Repeat the stretch three times to stretch out your lower back. The knees-to-chest stretch requires little flexibility making it a great option for beginners.
The stretch is also a great way to relieve gas pains while improving digestion.
7. Cat & Cow Stretch
While on your hands and knees, align your hips and knees then shoulders and hands. The cat stretch is a deep upward arch in your back while you tuck your tailbone under.
Be sure your chin is to your chest to deepen the stretch. The cow pose is the opposite motion.
Arch your back downward with your chin pointed upward toward the ceiling. Feel your hips opening as your contract your abdominal muscles lower towards the floor.
8. Neck Roll
The body’s capacity to stretch increases each time you do a stretching exercise. It’s like your body having an external hard drive: https://setapp.com/lifestyle/the-best-external-hard-drive-for-mac-today.

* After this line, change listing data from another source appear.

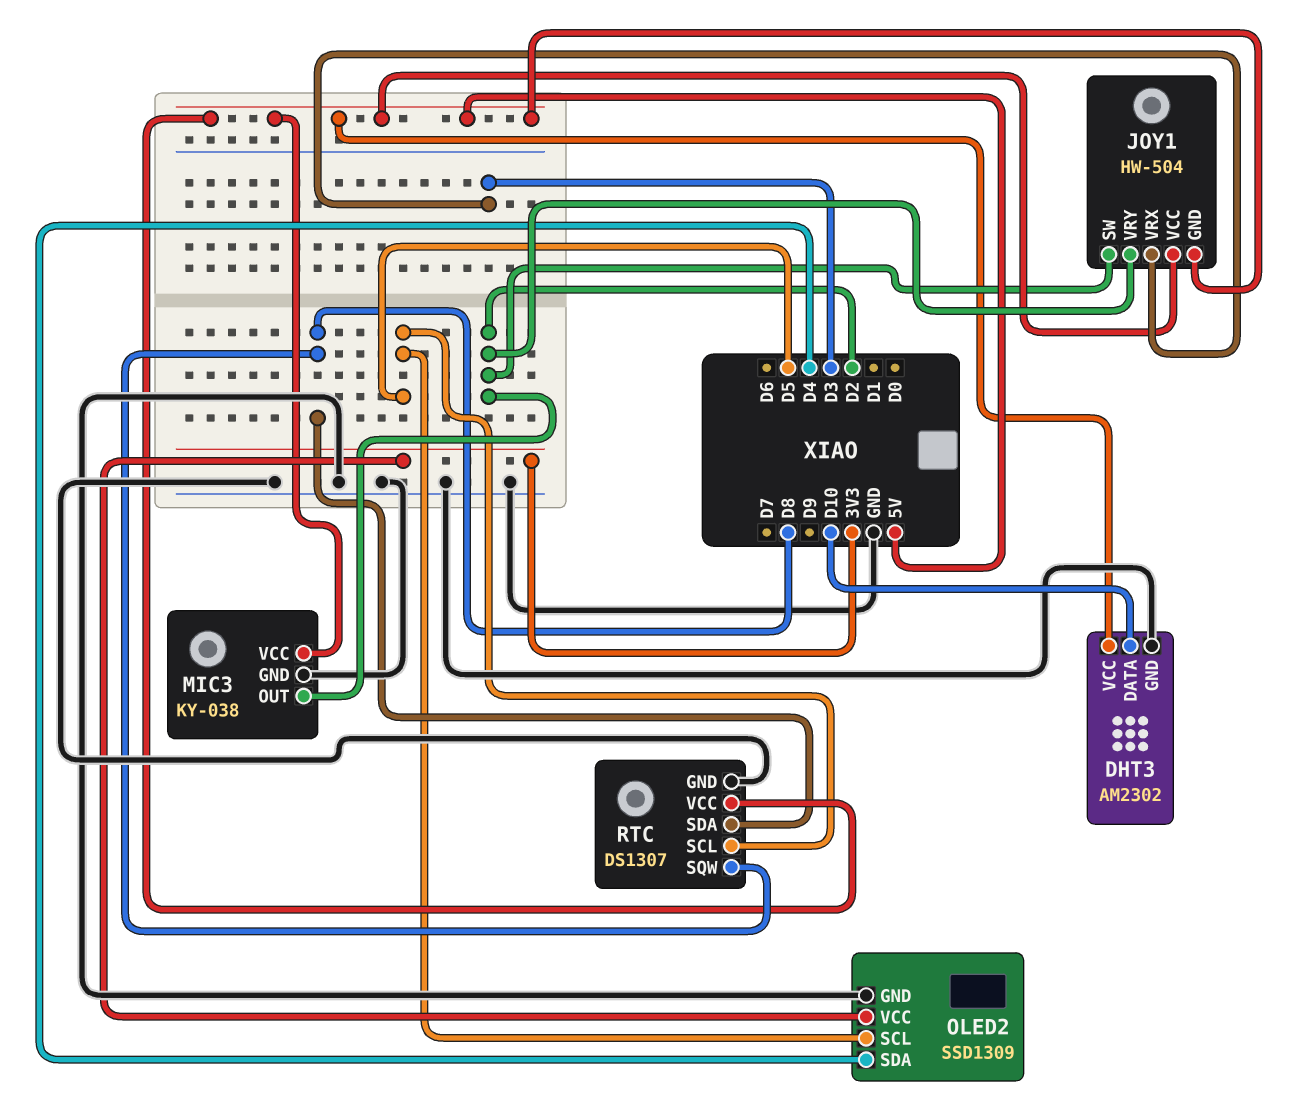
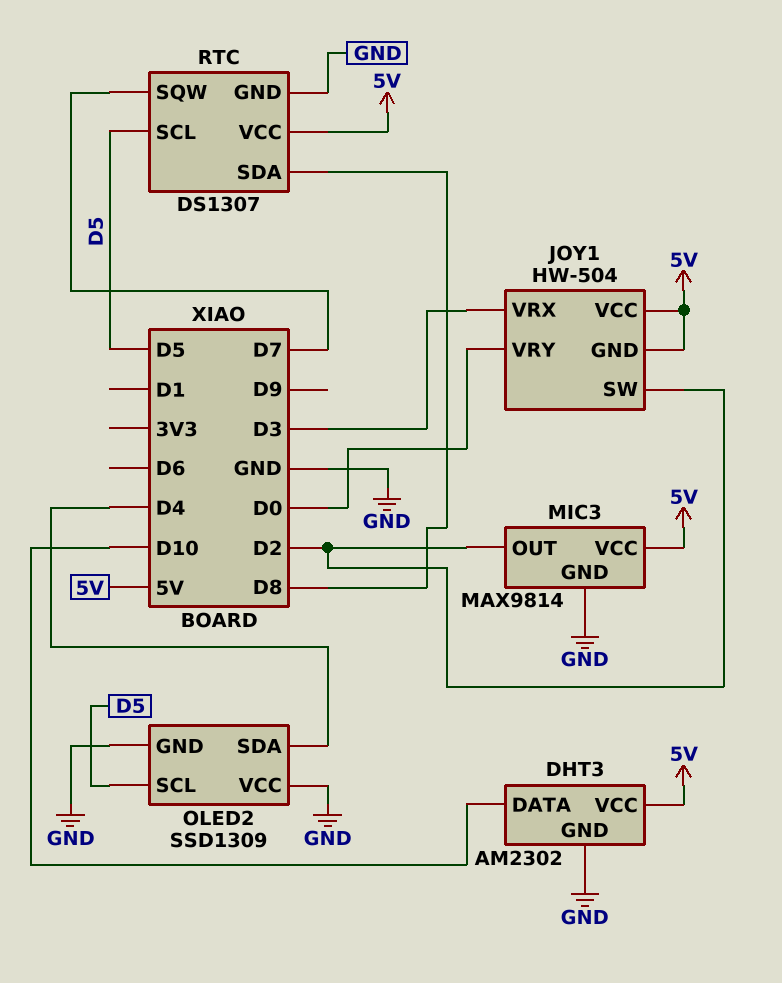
JOY1 pin VRY: D2 -> D0
MIC3: KY-038 -> MAX9814
OLED2 pin VCC: 3V3 -> GND
RTC pin SQW: D8 -> D7

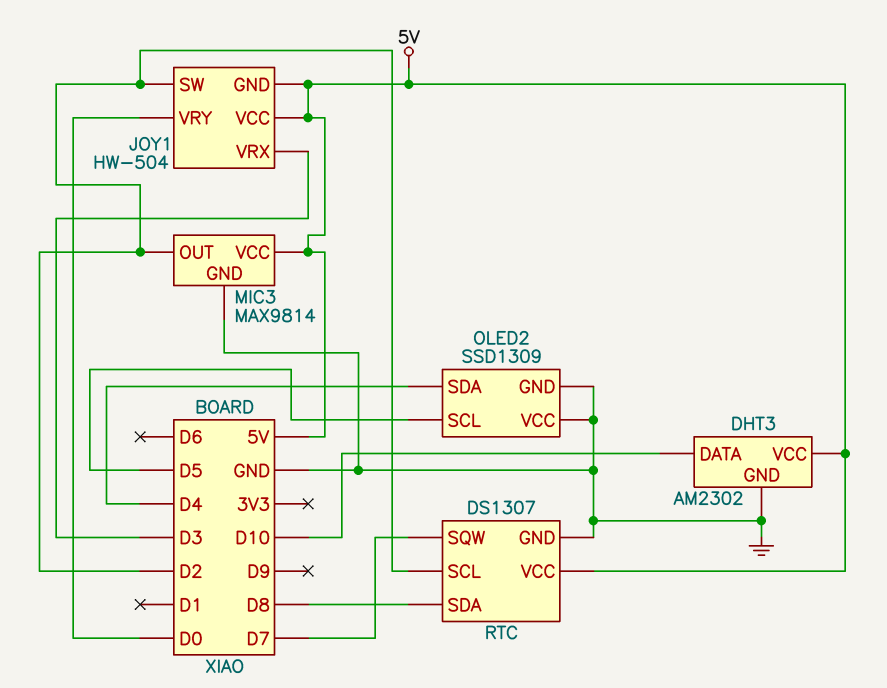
RTC pin SCL: D5 -> D2

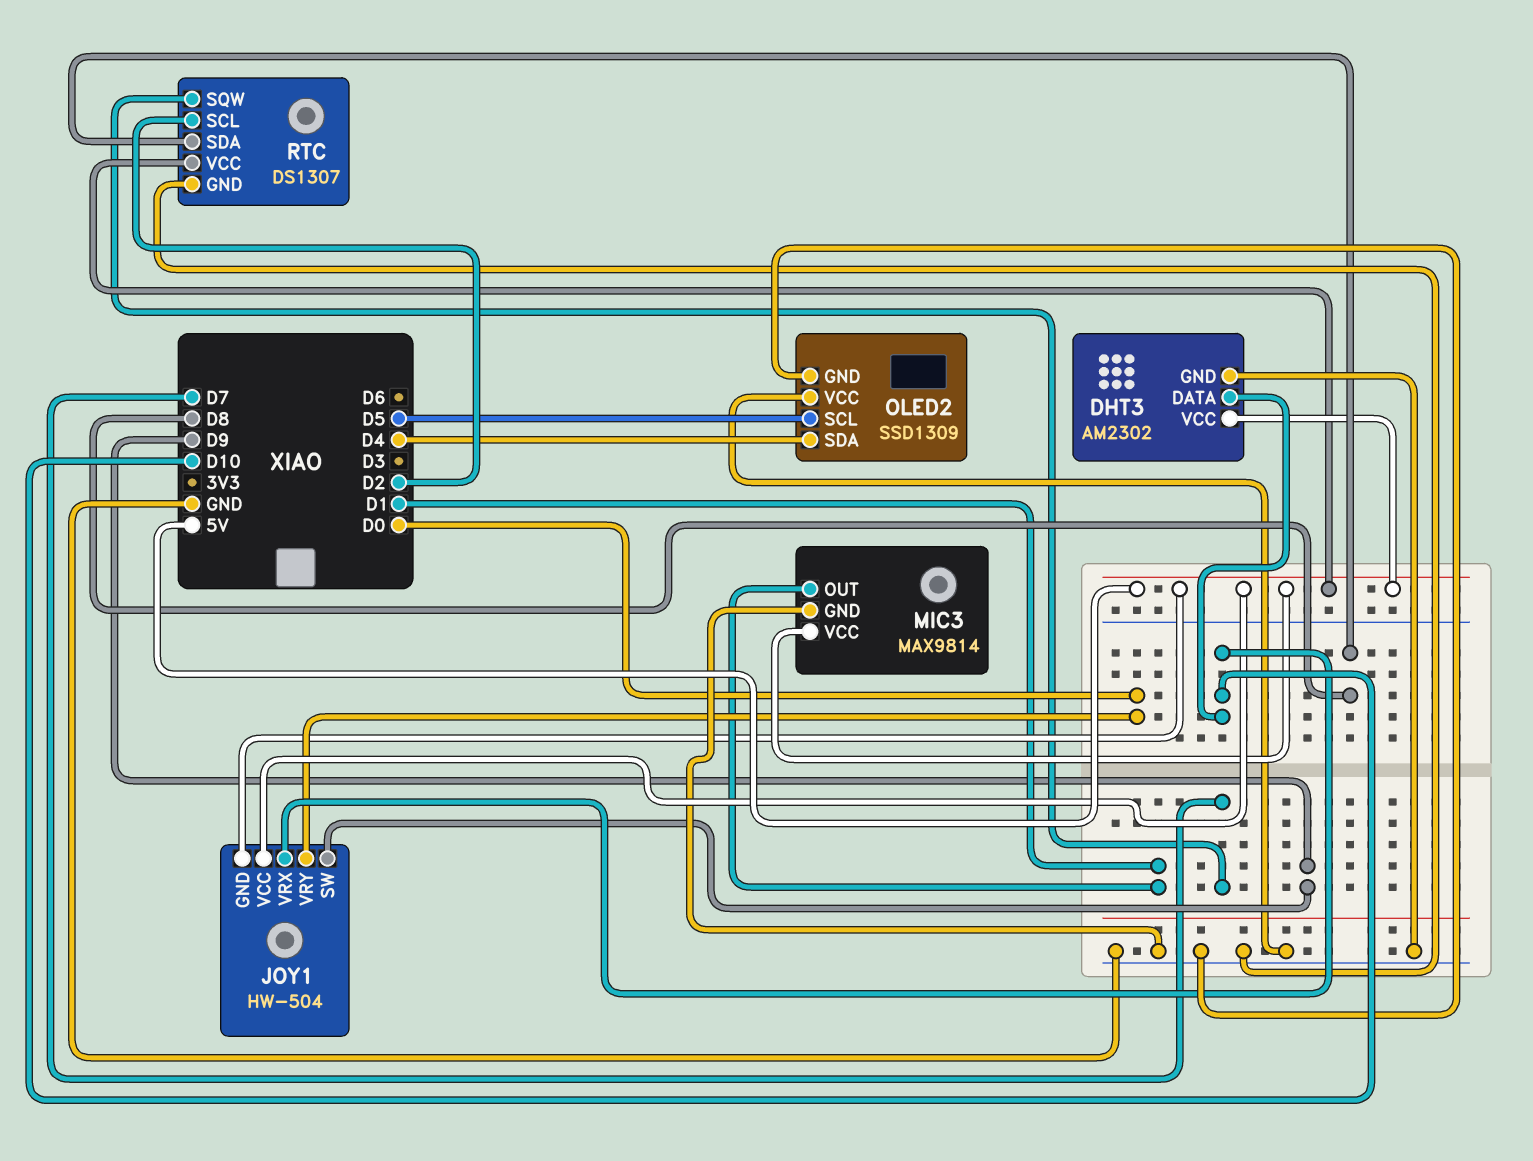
JOY1 pin SW: D2 -> D9
JOY1 pin VRX: D3 -> D10
MIC3 pin OUT: D2 -> D1

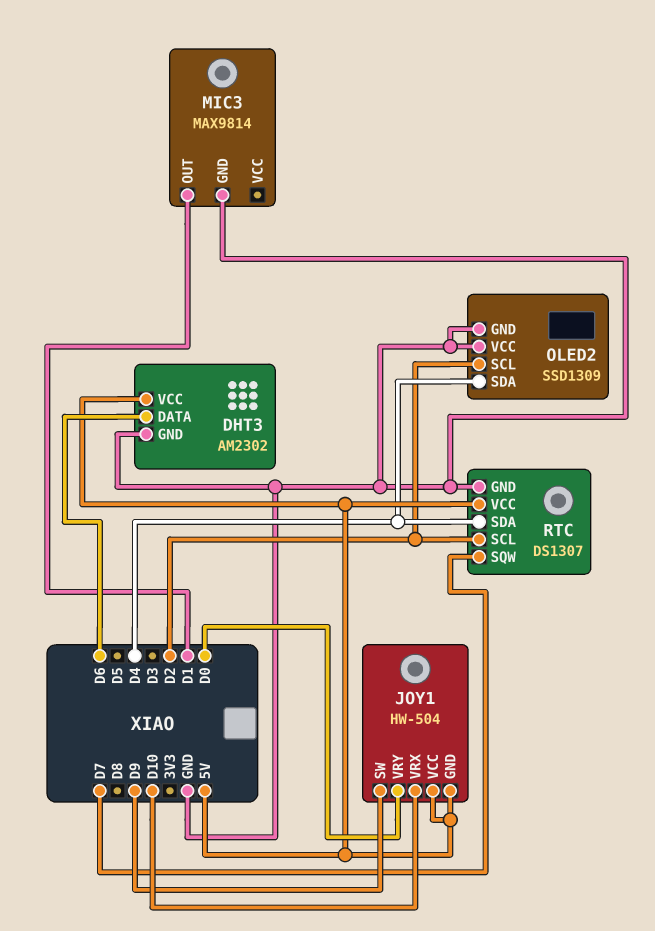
DHT3 pin DATA: D10 -> D6
MIC3 pin VCC: 5V -> none
OLED2 pin SCL: D5 -> D2
RTC pin SDA: D8 -> D4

The constant use of screens can leave the neck feeling stiff throughout the day. A quick remedy is the neck roll stretch.
Starting with your chin to your chest, roll your head around slowly finishing with your chin resting on your chest again. Roll your head in the opposite direction going slowly to maximize the benefits of the stretch.
9. Quadriceps Stretch
Standing with your legs together, lift your heel to your buttocks for a deep stretch of the quadriceps. Repeat on opposite leg holding each for about 60 seconds.
If you have trouble balancing, use a chair or wall to stabilize yourself while you stretch.
Best Stretches for Tension Relief
The best stretches to start your day can help you remove the tension caused by inactive muscles throughout sleeping hours. These stretches can often be repeated throughout the day to help you build flexibility.